Bagas akhirnya pergi dari rumah. Dia akan tinggal dengan ibu. Baguslah. Dirinya akan lebih terjamin dan terawat jika tinggal bersama ibu. Ibu punya bisnis rumah makan yang lumayan sukses di Bandung. Rumah makan itulah yang sebenarnya membiayai sebagian besar hidup kami sekeluarga. Ibulah yang selama ini lebih banyak menafkahi kami daripada ayah. Ia yang menafkahi suami dan anak–anaknya. Ia wanita tegar yang luar biasa, wanita yang paling aku hormati dan cintai di dunia ini. Wanita yang ingin kubuat bangga. Wanita yang sangat tak ingin kusakiti hatinya.

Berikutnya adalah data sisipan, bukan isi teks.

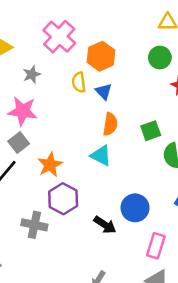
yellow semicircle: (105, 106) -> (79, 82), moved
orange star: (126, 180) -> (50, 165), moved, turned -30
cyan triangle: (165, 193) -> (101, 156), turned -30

“Titip salam sama ibu dan Jihan, sama semua keluarga yang di sana juga,” kataku melepas Bagas.
“Jagain ibu sama Jihan, jangan bertingkah macem–macem,” lanjutku.
“Iya, Abang cerewet,” timpal Bagas.
Ibu, Jihan, dan Bagas sekarang jauh. Aku harap kami tetap dekat di hati satu sama lain. Ayah marah karena aku membiarkan Bagas tinggal dengan ibu. Bagas tak bilang pada ayah. Aku kemudian dipukuli. Sifat tempramen ayah makin menjadi setelah bercerai dengan ibu. Aku lega ibu tak lagi ada di rumah ini, ia tak perlu melihat aku dipukuli lagi. Ia tak perlu lagi dipukuli ayah. Setelah perceraian yang aku usulkan, ayah sepertinya makin benci dan cuek padaku. Hanya padaku. Pada Bagas ia bersikap biasa saja. Kecuali pada Jihan, ia begitu berbeda. Hangat dan lembut. Aku sedih ayah membeda-bedakan kami. Rasanya aku benar – benar sendiri di dunia ini. Tidak ada ayah yang dulu, tidak ada keluarga yang dulu.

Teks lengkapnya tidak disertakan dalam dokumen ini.